Unsymmetrical phthalocyanine derivatives have been widely studied as photosensitizers for photodynamic therapy (PDT), targeting various tumor types. However, the preparation of unsymmetrical phthalocyanines is always a challenge due to the presence of many possible structural isomers. Herein we report a new unsymmetrical zinc phthalocyanine, pentalysine beta-carbonylphthalocyanine zinc (ZnPc-(Lys)(5)), that was prepared in large quantity and high purity. This is a water-soluble cationic photosensitizer and maintains a high quantum yield of singlet oxygen generation similar to that of unsubstituted zinc phthalocyanine (ZnPc). Compared with anionic ZnPc counterparts, ZnPc-(Lys)(5) shows a higher level cellular uptake and 20-fold higher phototoxicity toward tumor cells. Pharmacokinetics and PDT studies of ZnPc-(Lys)(5) in S180 tumor-bearing mice showed a high ratio of tumor versus skin retention and significant tumor inhibition. This new molecular framework will allow synthetic diversity in the number of lysine residues incorporated and will facilitate future QSAR studies.

Figure 1

The C₁₈ reversed-phase HPLC chromatogram of ZnPc-(Lys)₅ (structure shown) and the UV/Vis absorption spectrum in DMSO (inset).

Figure 2

Cellular uptake of the ZnPc photosensitizers (● ZnPc-(Lys)₅, ○ ZnPc-S₂P₂, ▼ ZnPc-S₄) in a) BGC-823 cells and b) HELF cells after 2 h incubation with each photosensitizer at various concentrations. Values represent the mean of three separate experiments; bars represent standard error of the mean (SEM). c) The internalization of ZnPc photosensitizers by K562 cells after 2 h incubation.

Figure 3

Phototoxicity (light dosage: 1.5 J cm⁻² at λ 670 nm, left) and dark toxicity (right) after incubation with ZnPc photosensitizers (● ZnPc-(Lys)₅, ○ ZnPc-S₂P₂, ▼ ZnPc-S₄): a) K562 cells, 2 h incubation; b) K562 cells, 24 h incubation; c) HELF cells, 2 h incubation.
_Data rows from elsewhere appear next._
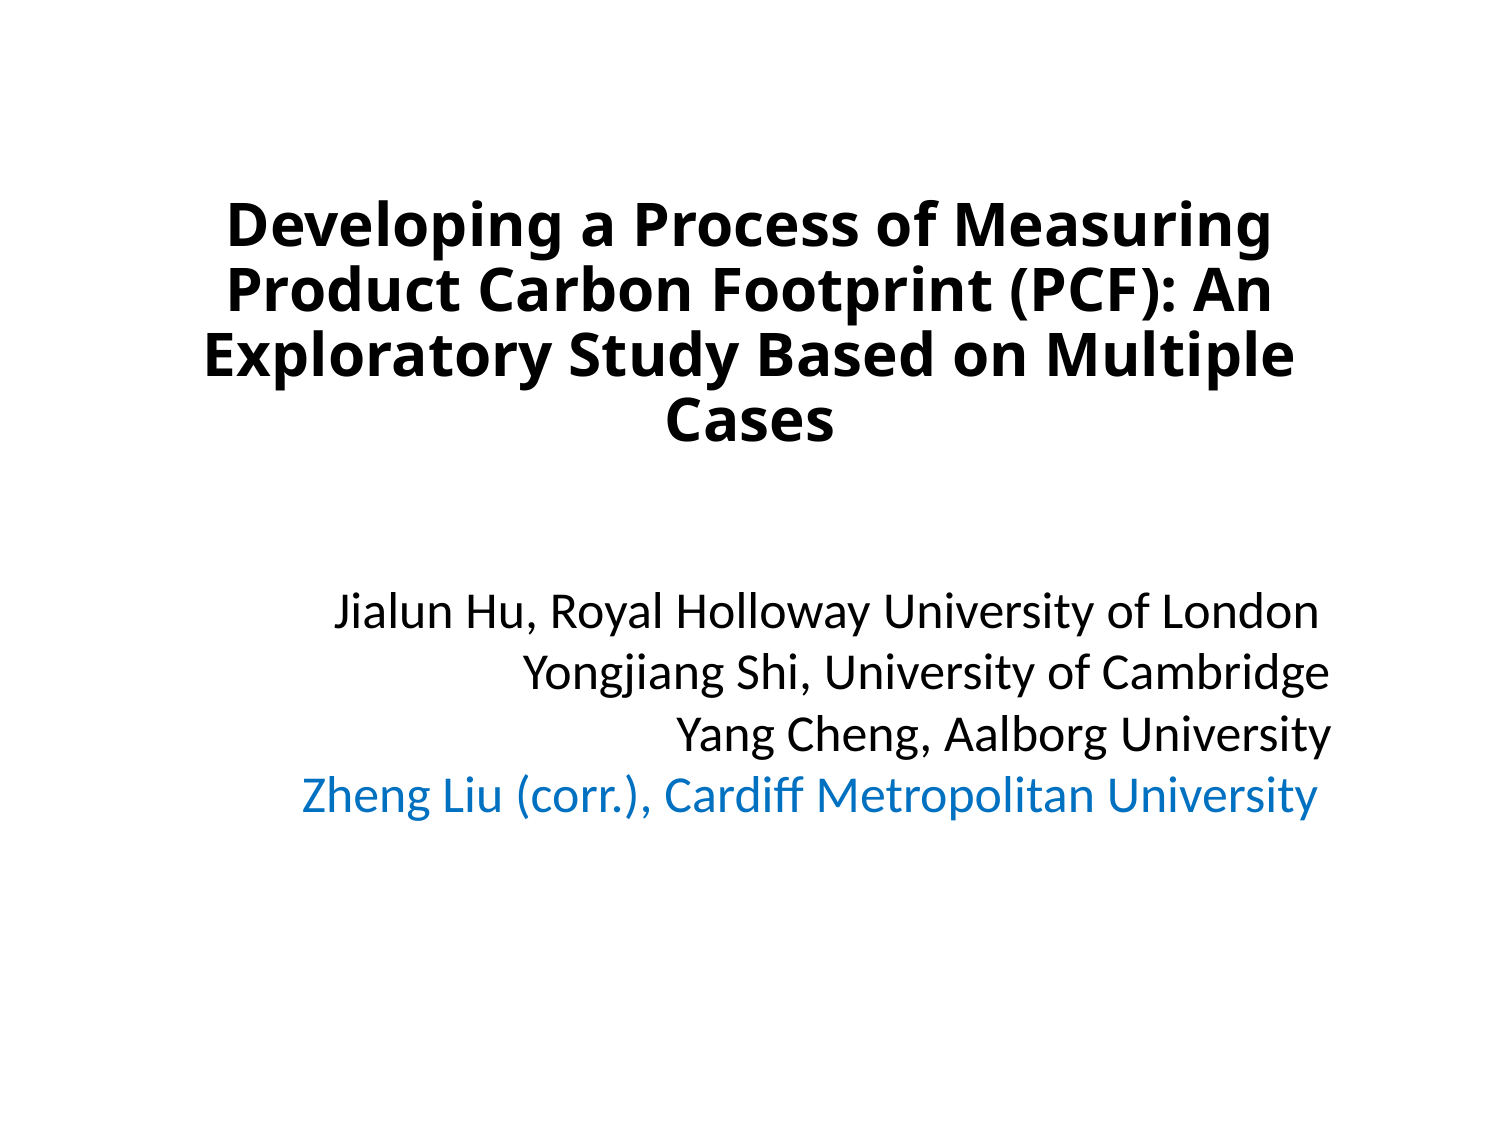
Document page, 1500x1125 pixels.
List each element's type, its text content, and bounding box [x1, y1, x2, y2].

subtitle Jialun Hu, Royal Holloway University of London Yongjiang Shi, University of Cambridge Yang Cheng, Aalborg University Zheng Liu (corr.), Cardiff Metropolitan University [221, 575, 1347, 848]
title Developing a Process of Measuring Product Carbon Footprint (PCF): An Exploratory Study Based on Multiple Cases [112, 184, 1388, 576]
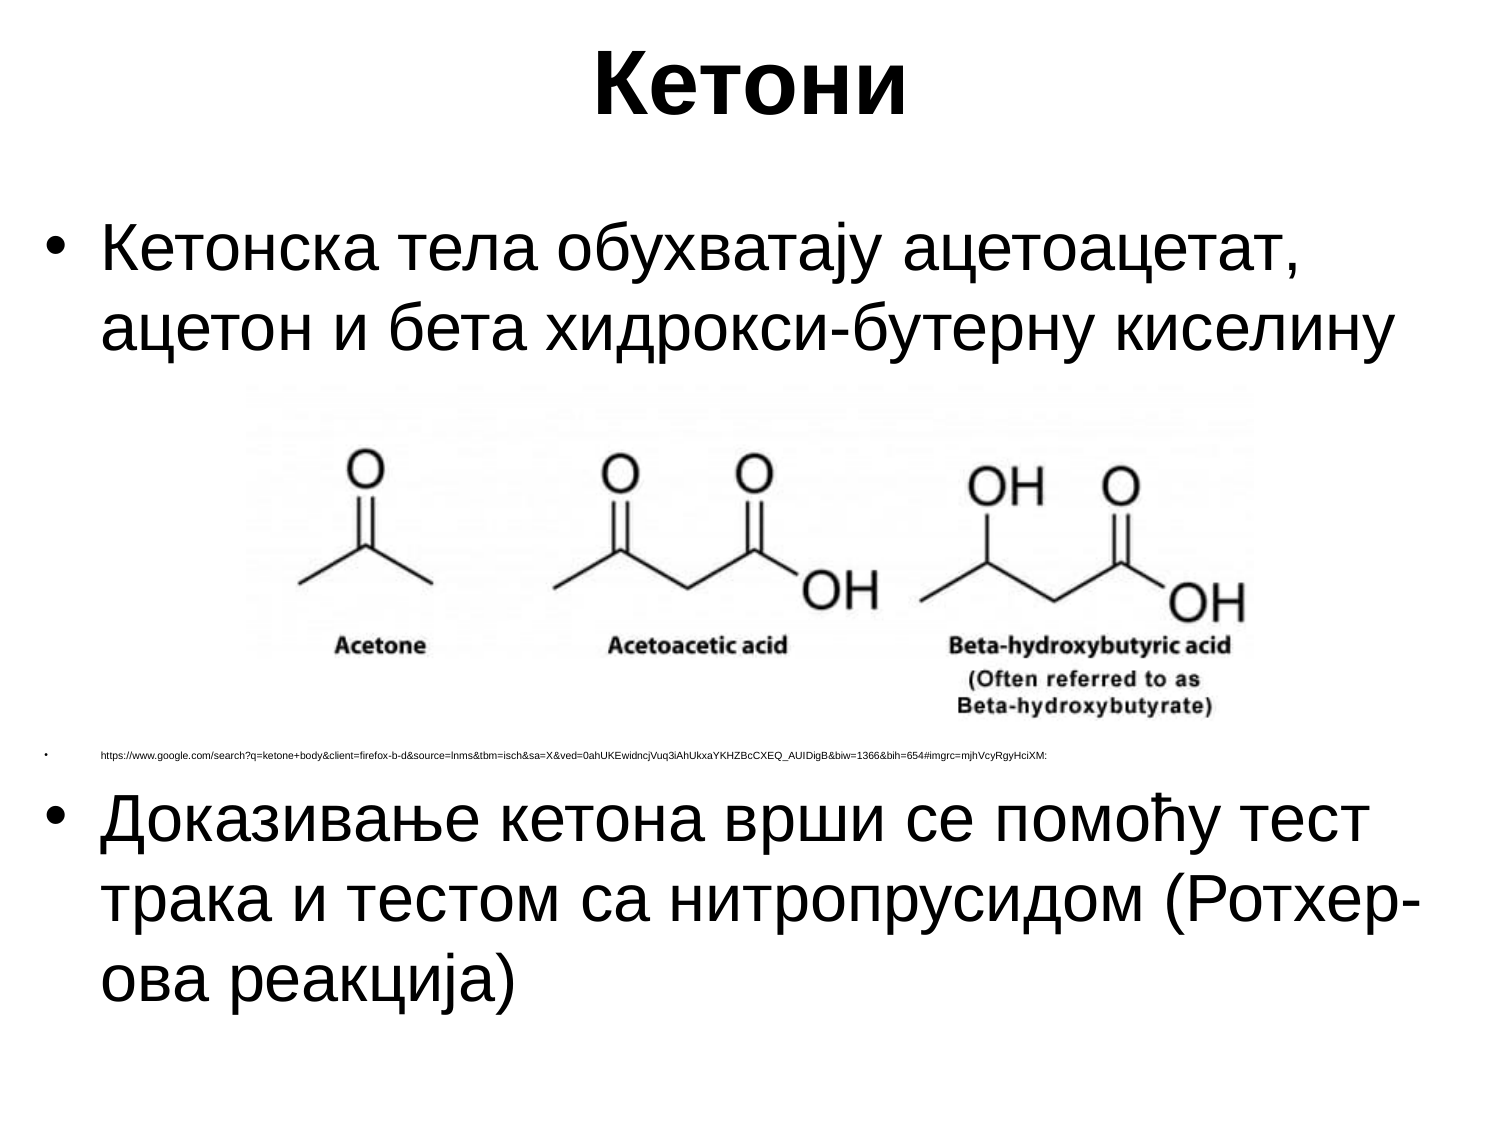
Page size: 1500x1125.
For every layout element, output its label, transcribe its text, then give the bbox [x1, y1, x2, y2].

Data represent the mean ± SEM of three independent experiments, each performed in triplicate.

Figure 4

Plasma concentration of ZnPc-(Lys)₅ (2 mg kg⁻¹ i.v.) as a function of time in S180 tumor-bearing mice.

Figure 5

Tissue concentrations (mean ± SEM) of ZnPc-(Lys)₅ as a function of time after i.v. injection (2 mg kg⁻¹) in S180 tumor-bearing mice (n =5).

Scheme 1

Synthesis of pentalysine β-carbonylphthalocyanine zinc (7, ZnPc-(Lys)₅) from the previously described monosubstituted β-carboxyphthalocyanine zinc (5, ZnPc-COOH).[20] Complex 5 was purified on a self-packed silica gel column. Reagents and conditions: a) (NH₂)₂CO, Zn(OAc)₂, (NH₄)₂MoO₄, 170 °C, 4 h; b) KOH (1 M), 100 °C, 24 h; c) DCC, HOBt, 25 °C, 24 h; d) TFA (95 %), 25 °C, 3 h. The final yield of 7 is 33.8% based on 5 (ZnPc-COOH).